Single by Michael Kiwanuka

from the album Home Again
- Released: 1 January 2012
- Recorded: 2011
- Genre: Soul
- Length: 3:31
- Label: Polydor
- Songwriters: Jamie Scott; Michael Kiwanuka;

Michael Kiwanuka singles chronology
|  | "Home Again" (2012) | "I'm Getting Ready" (2012) |

= Home Again (Michael Kiwanuka song) =

"Home Again" is a song by British soul musician Michael Kiwanuka, from his debut studio album Home Again. It was released as his debut single in the United Kingdom via digital download on 1 January 2012. On 8 January 2012, the song entered the UK Singles Chart at number 37, going on to 29 the following week.

==Music video==
A music video to accompany the release of "Home Again" was first released onto YouTube on 18 November 2011.

==Track listing==

UK digital download
| No. | Title | Length |
|---|---|---|
| 1. | "Home Again" | 3:31 |
| 2. | "Now I'm Seeing" | 2:33 |
| 3. | "They Say I'm Doing Just Fine" | 3:40 |

==Charts==

===Weekly charts===

Weekly chart performance for "Home Again"
| Chart (2012) | Peak position |
|---|---|
| Belgium (Ultratop 50 Flanders) | 3 |
| Belgium (Ultratip Bubbling Under Wallonia) | 11 |
| France (SNEP) | 21 |
| Netherlands (Single Top 100) | 59 |
| UK Singles (Official Charts) | 29 |
| US Hot Singles Sales | 3 |

2025 chart performance for "Home Again"

§ **Study material**:

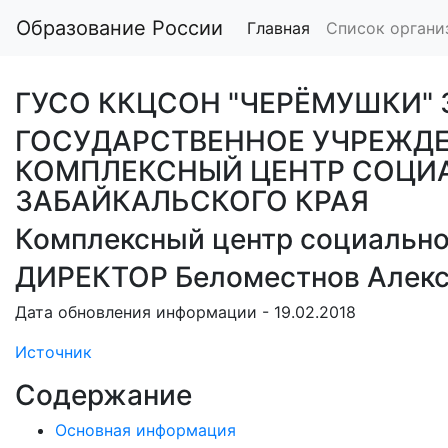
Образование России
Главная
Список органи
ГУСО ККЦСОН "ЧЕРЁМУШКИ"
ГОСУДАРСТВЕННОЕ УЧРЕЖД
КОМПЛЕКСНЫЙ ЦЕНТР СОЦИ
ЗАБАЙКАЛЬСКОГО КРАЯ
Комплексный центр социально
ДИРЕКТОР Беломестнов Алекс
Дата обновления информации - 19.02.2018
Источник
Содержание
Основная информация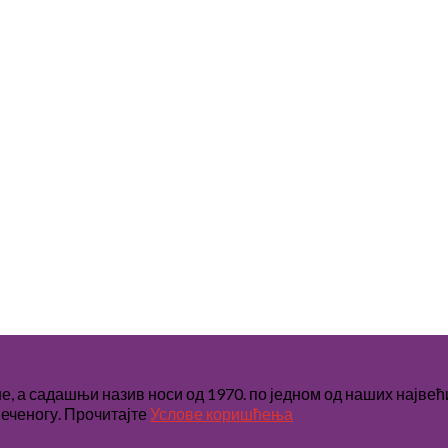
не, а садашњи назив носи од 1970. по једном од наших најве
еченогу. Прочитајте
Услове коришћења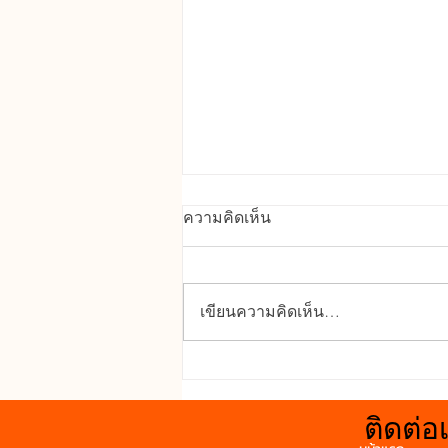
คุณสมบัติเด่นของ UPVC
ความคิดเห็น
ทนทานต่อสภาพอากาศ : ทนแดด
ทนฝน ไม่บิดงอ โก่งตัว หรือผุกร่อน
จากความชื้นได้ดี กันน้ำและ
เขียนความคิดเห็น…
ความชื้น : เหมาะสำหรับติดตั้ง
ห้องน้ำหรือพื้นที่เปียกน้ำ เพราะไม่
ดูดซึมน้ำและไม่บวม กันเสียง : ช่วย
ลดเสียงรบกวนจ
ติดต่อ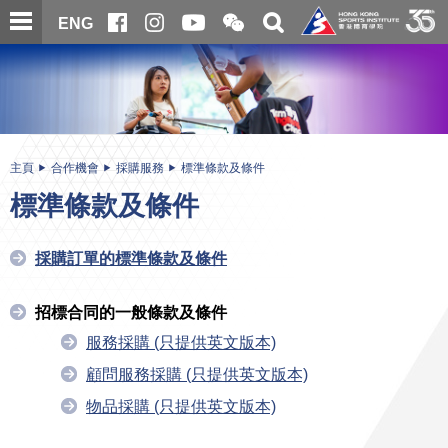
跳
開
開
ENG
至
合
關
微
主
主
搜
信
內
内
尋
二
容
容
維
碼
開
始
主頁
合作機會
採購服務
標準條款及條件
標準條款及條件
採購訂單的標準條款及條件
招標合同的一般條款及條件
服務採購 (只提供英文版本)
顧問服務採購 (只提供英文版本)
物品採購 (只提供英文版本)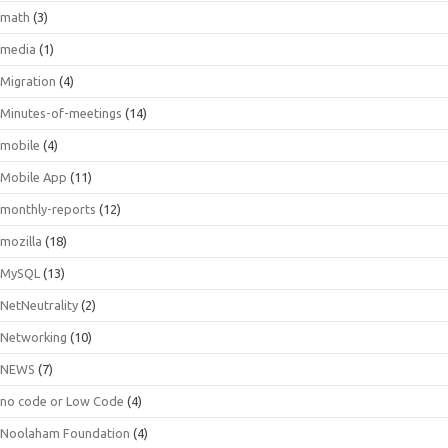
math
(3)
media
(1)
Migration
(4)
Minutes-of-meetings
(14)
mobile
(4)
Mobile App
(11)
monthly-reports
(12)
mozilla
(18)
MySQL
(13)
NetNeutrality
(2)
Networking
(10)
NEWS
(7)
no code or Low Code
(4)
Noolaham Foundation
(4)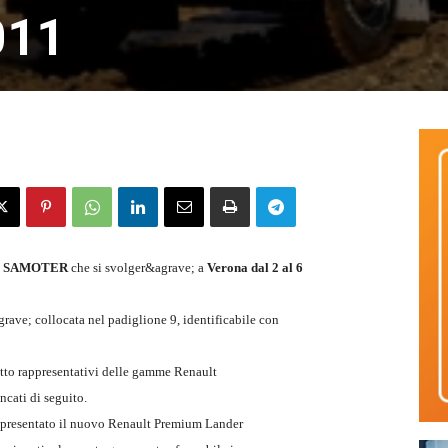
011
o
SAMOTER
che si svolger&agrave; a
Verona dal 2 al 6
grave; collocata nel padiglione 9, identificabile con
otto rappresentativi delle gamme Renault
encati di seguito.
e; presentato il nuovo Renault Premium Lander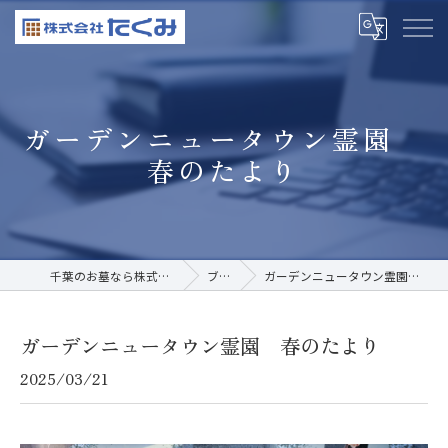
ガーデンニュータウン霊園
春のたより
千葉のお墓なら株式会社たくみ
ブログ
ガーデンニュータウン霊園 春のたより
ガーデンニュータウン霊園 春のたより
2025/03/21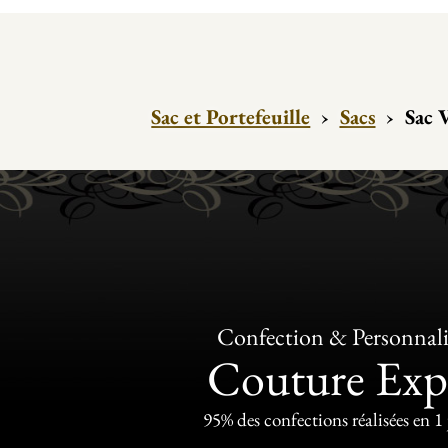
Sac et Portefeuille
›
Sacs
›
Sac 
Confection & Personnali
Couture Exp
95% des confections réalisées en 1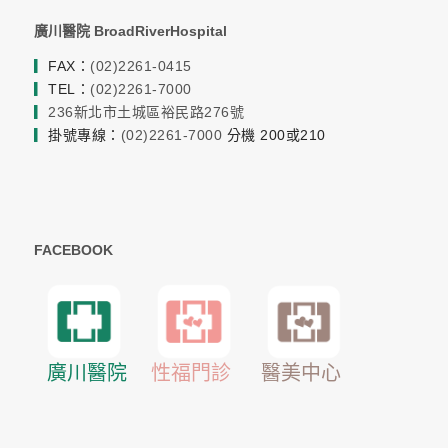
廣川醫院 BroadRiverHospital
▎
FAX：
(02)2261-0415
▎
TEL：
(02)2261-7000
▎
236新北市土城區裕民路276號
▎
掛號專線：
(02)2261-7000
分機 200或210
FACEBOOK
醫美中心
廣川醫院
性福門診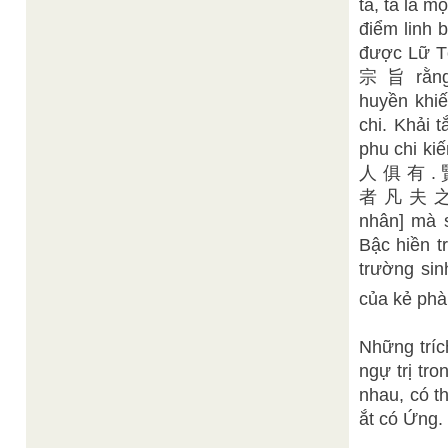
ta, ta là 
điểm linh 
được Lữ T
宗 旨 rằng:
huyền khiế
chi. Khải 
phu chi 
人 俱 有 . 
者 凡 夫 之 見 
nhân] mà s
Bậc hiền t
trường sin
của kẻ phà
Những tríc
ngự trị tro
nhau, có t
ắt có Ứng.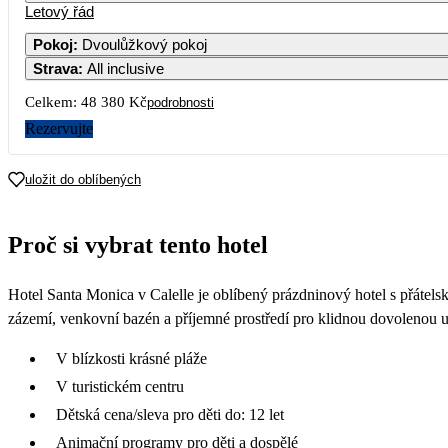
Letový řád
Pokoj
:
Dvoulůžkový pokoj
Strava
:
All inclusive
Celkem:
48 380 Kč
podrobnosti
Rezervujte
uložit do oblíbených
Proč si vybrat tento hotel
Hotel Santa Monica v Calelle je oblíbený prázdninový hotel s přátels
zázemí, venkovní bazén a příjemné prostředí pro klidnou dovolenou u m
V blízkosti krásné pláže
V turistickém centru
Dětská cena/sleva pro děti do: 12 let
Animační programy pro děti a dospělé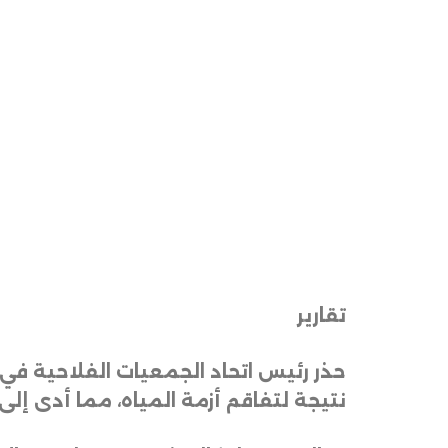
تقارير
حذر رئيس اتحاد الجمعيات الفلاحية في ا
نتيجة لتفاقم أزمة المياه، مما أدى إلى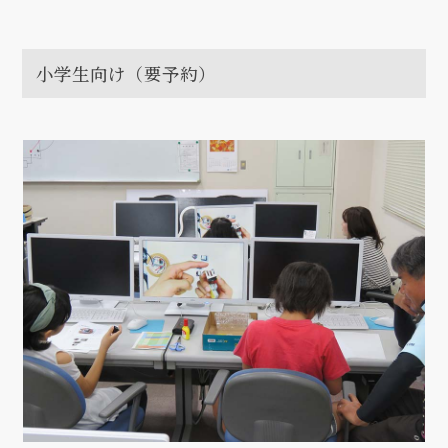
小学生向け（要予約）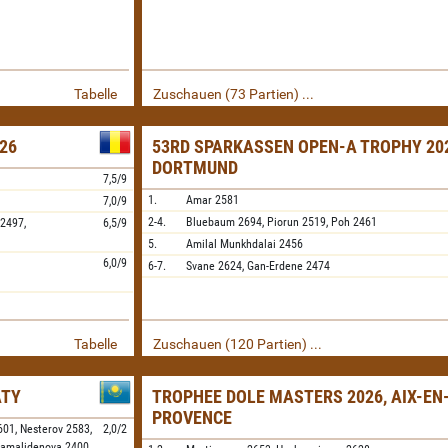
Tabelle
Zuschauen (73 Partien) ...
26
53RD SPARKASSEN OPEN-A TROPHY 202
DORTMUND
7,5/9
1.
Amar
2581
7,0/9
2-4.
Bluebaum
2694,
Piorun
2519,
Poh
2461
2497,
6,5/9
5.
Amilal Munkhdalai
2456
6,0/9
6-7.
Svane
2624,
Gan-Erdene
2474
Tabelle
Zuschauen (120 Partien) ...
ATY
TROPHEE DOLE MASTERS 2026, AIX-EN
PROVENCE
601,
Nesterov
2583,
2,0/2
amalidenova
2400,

§ **Study questions**:
#1 From the article on the song "Home Again," reproduce the passage starting at "Michael Kiwanuka singles" and ending at "18 November 2011.".
#2 Summarize the article on the song "Home Again" in two sentences.

§ **Solutions below**:
#1
Michael Kiwanuka singles chronology
|  | "Home Again" (2012) | "I'm Getting Ready" (2012) |

= Home Again (Michael Kiwanuka song) =

"Home Again" is a song by British soul musician Michael Kiwanuka, from his debut studio album Home Again. It was released as his debut single in the United Kingdom via digital download on 1 January 2012. On 8 January 2012, the song entered the UK Singles Chart at number 37, going on to 29 the following week.

==Music video==
A music video to accompany the release of "Home Again" was first released onto YouTube on 18 November 2011.

#2 "Home Again" is a song by British soul musician Michael Kiwanuka from his debut studio album Home Again, released in the United Kingdom as his debut single via digital download on 1 January 2012. It entered the UK Singles Chart at number 37 and rose to 29 the following week, and it reached number 3 on both Belgium's Ultratop 50 Flanders and US Hot Singles Sales.